<<<<
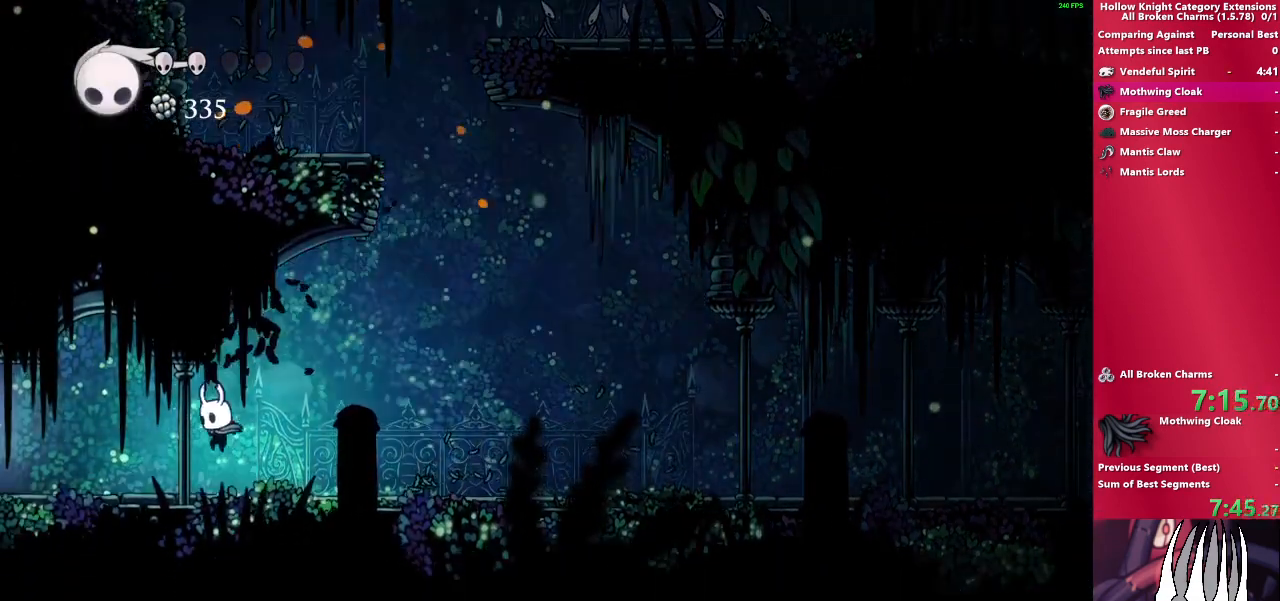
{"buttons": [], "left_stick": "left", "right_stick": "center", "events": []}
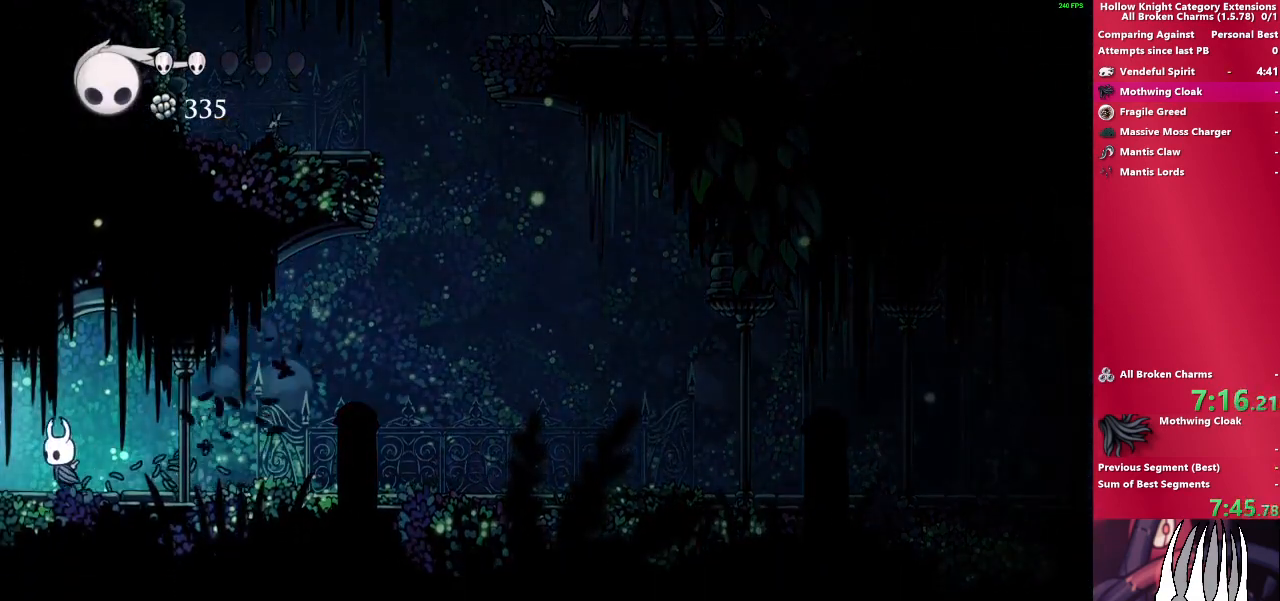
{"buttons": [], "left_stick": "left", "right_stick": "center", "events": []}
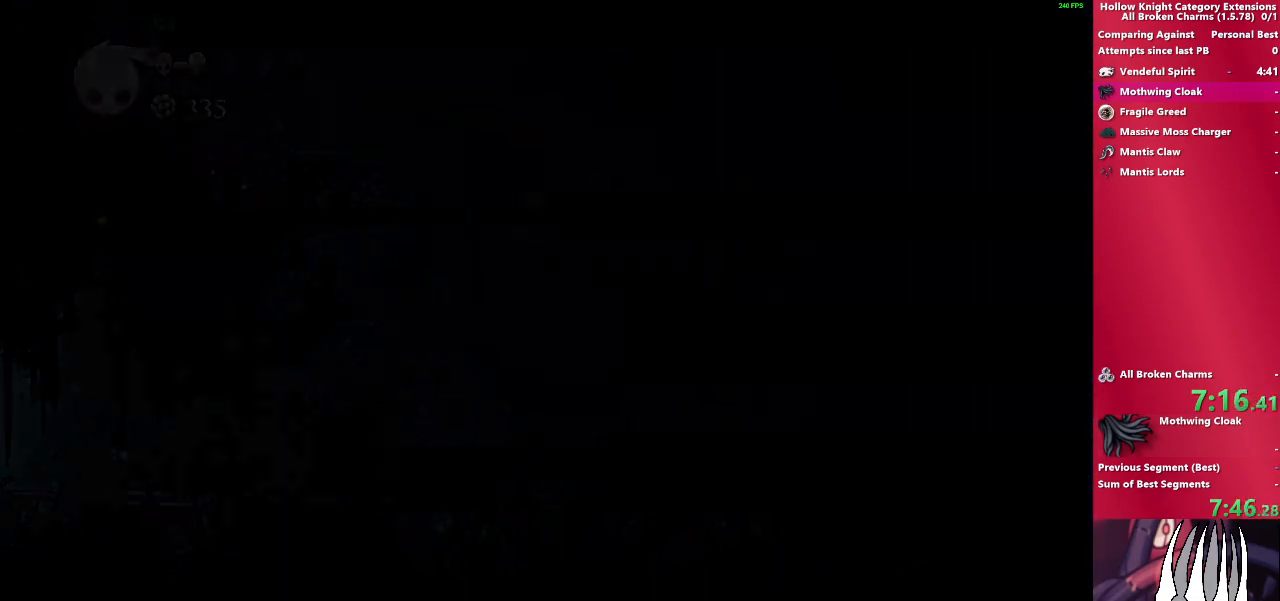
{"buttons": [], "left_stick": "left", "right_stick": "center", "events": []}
>>>>
<<<<
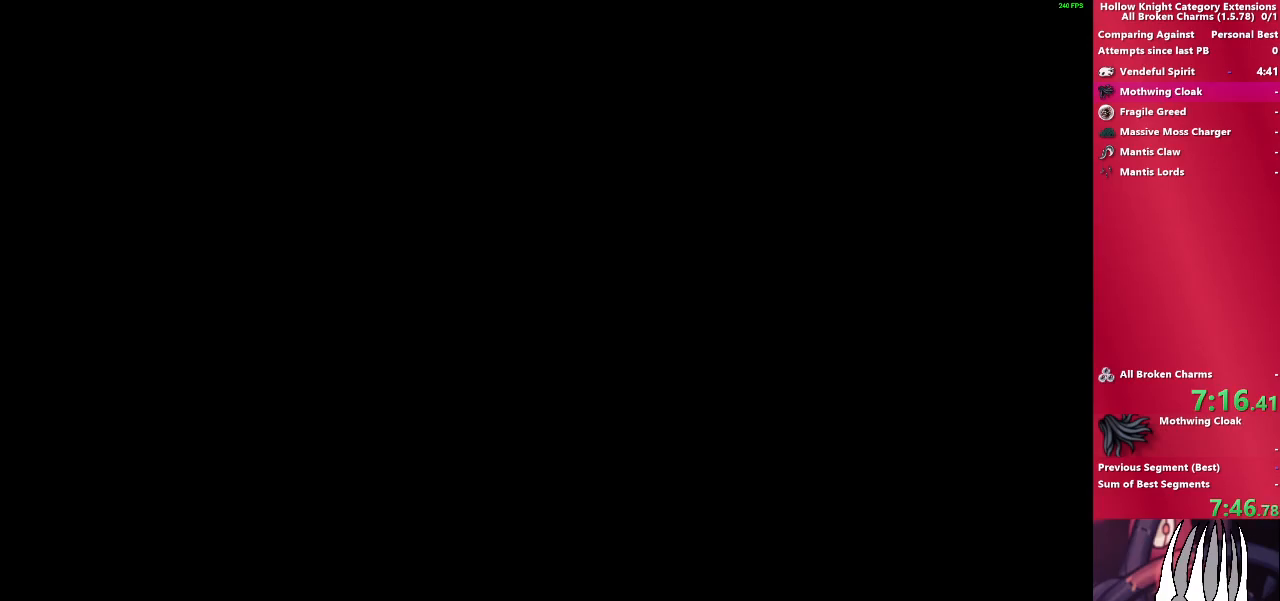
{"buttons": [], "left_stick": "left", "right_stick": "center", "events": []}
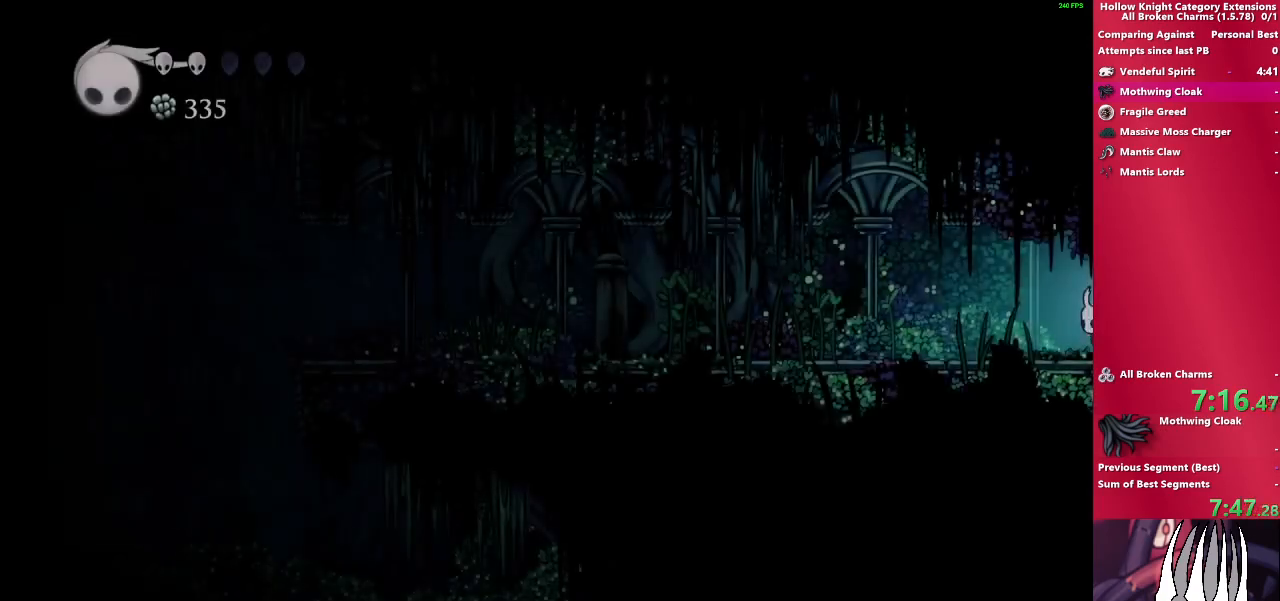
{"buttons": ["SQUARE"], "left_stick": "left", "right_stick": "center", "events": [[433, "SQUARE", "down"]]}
>>>>
<<<<
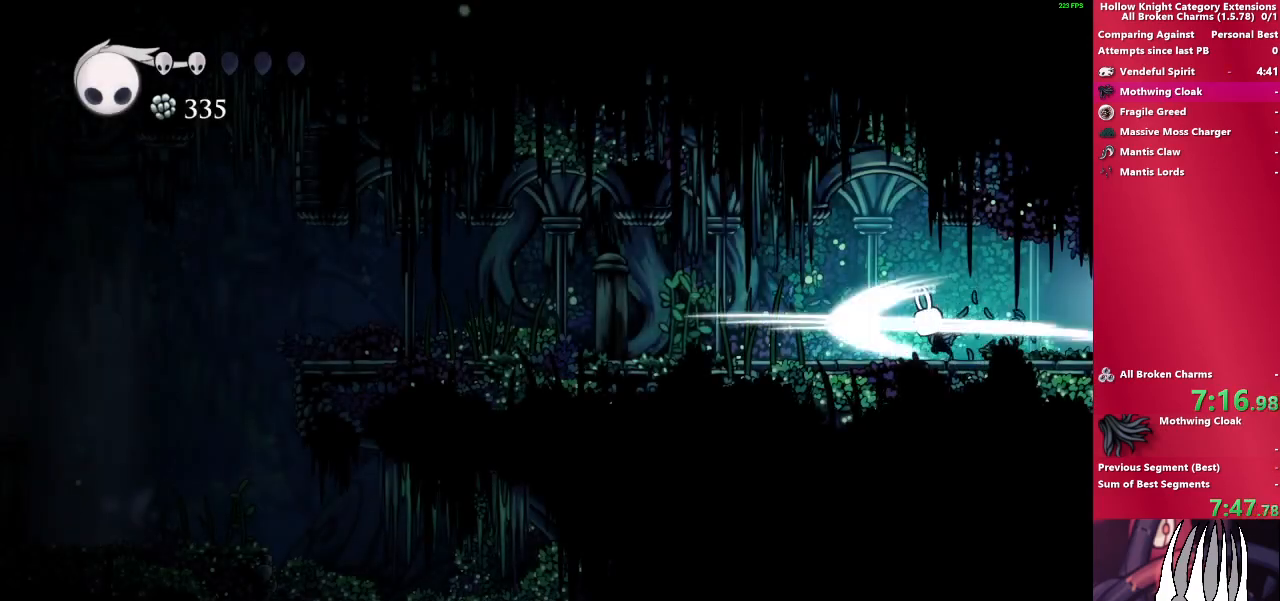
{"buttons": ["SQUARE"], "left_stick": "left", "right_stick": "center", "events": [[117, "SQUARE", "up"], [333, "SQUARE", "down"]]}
>>>>
• Assignment:
Report each line of the material above where the word "down" appears.

• Exercise response:
{"buttons": ["SQUARE"], "left_stick": "left", "right_stick": "center", "events": [[433, "SQUARE", "down"]]}
{"buttons": ["SQUARE"], "left_stick": "left", "right_stick": "center", "events": [[117, "SQUARE", "up"], [333, "SQUARE", "down"]]}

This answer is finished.